Swedroe added that it is important to rebalance whenever the investor has “new cash.” This might come from a bonus, gift or inheritance, or when cash distributions come from current investments, for example.
4. How deep is the hole?
It’s also important for baby boomers to have a look at their debt and consider whether it should be restructured. Boomers tend to put too much on their credit cards, and generally they carry a lot of debt, Kirchenbauer observed. One debt consideration is whether to restructure the mortgage – to pay it off, refinance to get a lower rate or adjust the term. “Boomers may not have pensions they way their parents did, so having a smaller or no mortgage may be helpful,” she said.
The most important thing is to “make a conscious decision. One mistake a lot of baby boomers make is to downsize without thinking about retirement. They need to think through where they want to live” and whether they intend for their next abode to be “the last house,” Kirchenbauer said. This means thinking about whether there’s room for all the grandkids to visit at once and how often that’s likely to happen, as well as whether it’s all on one floor or the hallways are wide enough for wheelchairs, she said.
Going into retirement is an interesting time to downsize, according to Kirchenbauer. For example, if you move to a less expensive market, you may be able to pay cash for the next house and not have monthly payments at all. At the moment, however, it’s a good time to buy but a bad time to finance a home purchase. Potential downsizers should be prepared to go through hoops if they need a substantial mortgage and plan time into the schedule on both the buying and selling ends, she said.
5. How do I get there from here?
Just thinking of retirement is scary for some people, and thus the mantra for many baby boomers is, “I’m never going to retire anyway, so why all the fuss?” But even those who don’t look forward to weeks or months of unstructured time will make some changes as they age, and those changes will likely affect their cash flow.
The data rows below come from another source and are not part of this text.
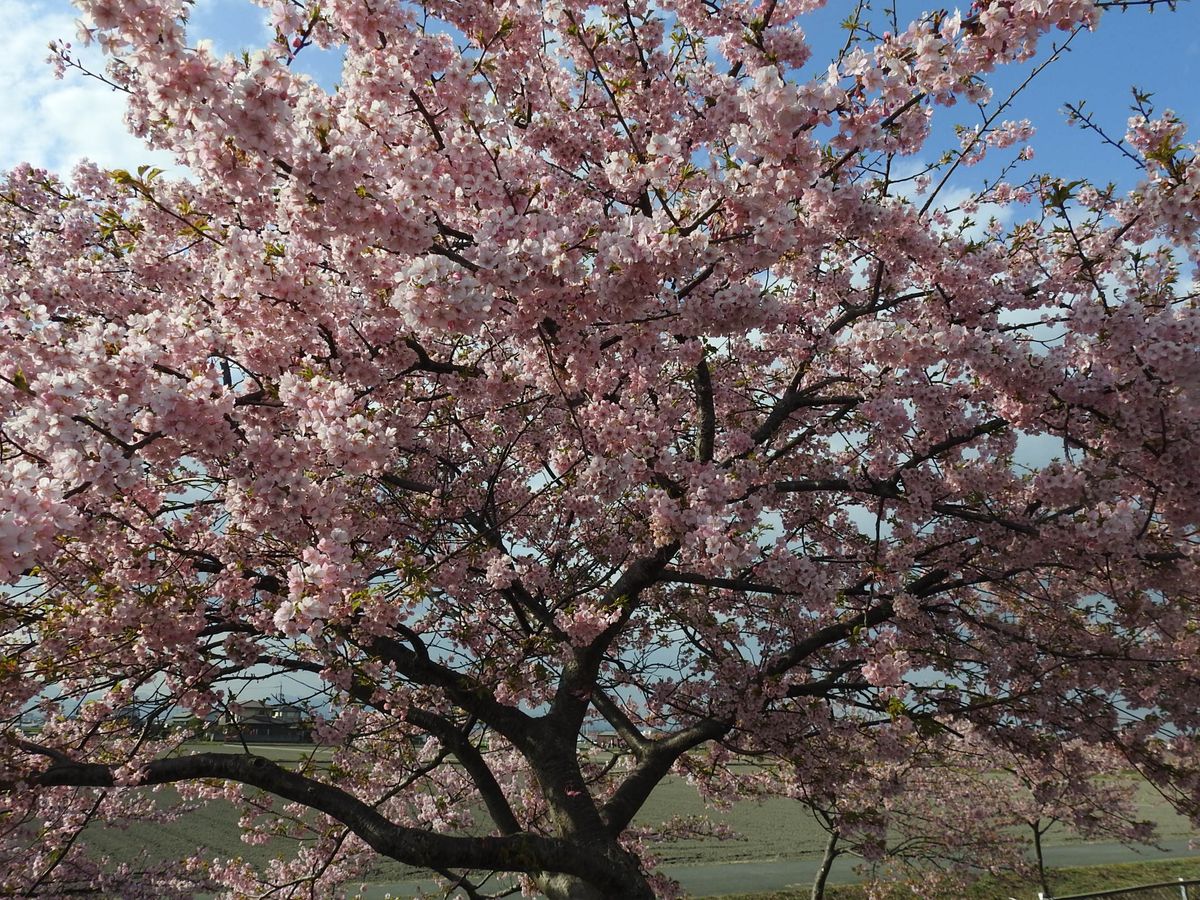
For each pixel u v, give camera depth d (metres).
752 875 17.36
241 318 3.99
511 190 4.41
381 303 4.20
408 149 3.44
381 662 5.40
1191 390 4.55
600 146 5.56
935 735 6.61
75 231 6.01
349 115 3.77
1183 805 6.84
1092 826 9.63
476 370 4.93
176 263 5.07
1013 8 3.51
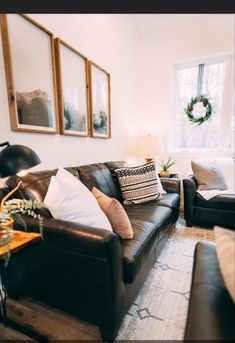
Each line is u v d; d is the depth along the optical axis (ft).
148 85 11.32
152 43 10.93
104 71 8.03
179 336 3.56
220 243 2.09
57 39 5.64
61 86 5.87
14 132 4.68
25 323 3.80
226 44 9.59
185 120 11.05
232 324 1.69
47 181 4.44
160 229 5.21
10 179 4.25
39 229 3.38
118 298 3.20
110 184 6.68
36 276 3.68
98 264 3.01
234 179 8.82
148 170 7.23
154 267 5.53
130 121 10.87
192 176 8.78
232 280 1.76
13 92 4.51
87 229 3.14
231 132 10.22
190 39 10.17
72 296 3.40
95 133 7.70
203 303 1.91
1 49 4.31
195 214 8.14
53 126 5.72
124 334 3.59
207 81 10.43
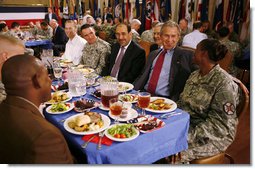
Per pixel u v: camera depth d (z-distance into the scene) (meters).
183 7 5.69
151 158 1.24
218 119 1.47
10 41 1.42
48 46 5.47
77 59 3.16
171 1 6.07
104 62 2.76
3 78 0.91
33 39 5.64
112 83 1.63
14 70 0.89
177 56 1.99
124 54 2.48
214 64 1.57
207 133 1.47
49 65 2.27
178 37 2.02
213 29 5.27
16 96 0.91
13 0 8.42
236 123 1.48
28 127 0.83
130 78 2.42
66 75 2.14
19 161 0.80
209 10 5.32
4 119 0.87
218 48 1.50
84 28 2.77
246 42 4.70
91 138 1.15
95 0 8.63
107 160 1.07
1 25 5.45
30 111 0.89
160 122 1.28
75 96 1.70
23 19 8.73
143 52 2.46
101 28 6.18
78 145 1.11
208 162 1.50
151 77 2.13
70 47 3.24
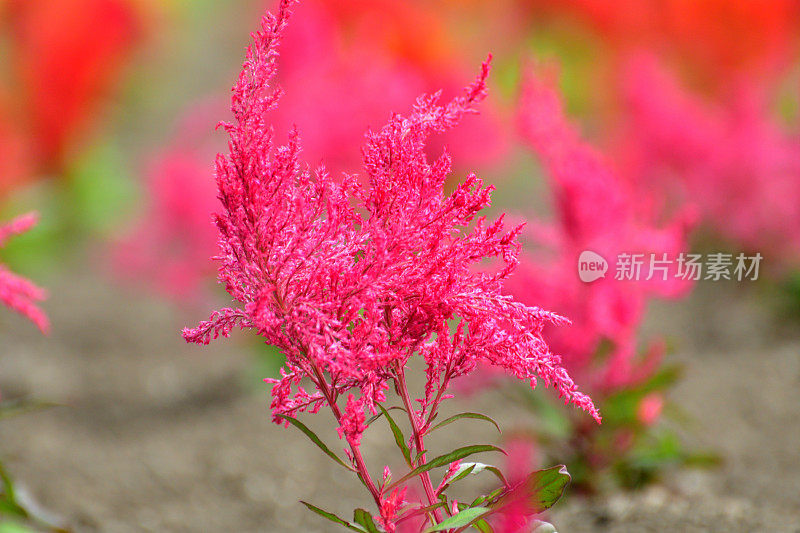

For example:
- Will you take immediate retirement, or go through a transition? Working part-time or having a retirement business can help boomers delay taking money from their tax-advantaged accounts and stretch their holdings.
- Will you need to monetize your equity in your long-time business to generate cash-flow when your earnings drop? Some consultants say business owners need at least 10 years to plan and bring about an orderly succession. Others say succession planning should begin at the latest when the owner turns 50.
- If Social Security and investment earnings outside of tax-advantaged plans won’t bring in enough cash to live on enough, what’s the best way to generate cash-flow? Boomers aren’t yet approaching the age when they are required to begin distributions from IRAs and 401(k) plans (70 ½), but they may want to consider distribution planning well in advance of that date so they can restructure their investments accordingly. For some boomers, particularly those with smaller nest-eggs and/or longer-than-average life expectancy, investing a portion of their holdings in a fixed annuity might make sense. Swedroe suggested looking into “longevity insurance,” a fixed annuity in which payments are deferred until the annuitant reaches a certain age.
The common thread in all these considerations—and the factor that makes them difficult for baby boomers—is that they all involve dreaded planning. Perhaps the first step is to crack the nut—come up with a rough cash-flow analysis showing where your money comes from and what you’re doing with it. The rest can follow from there.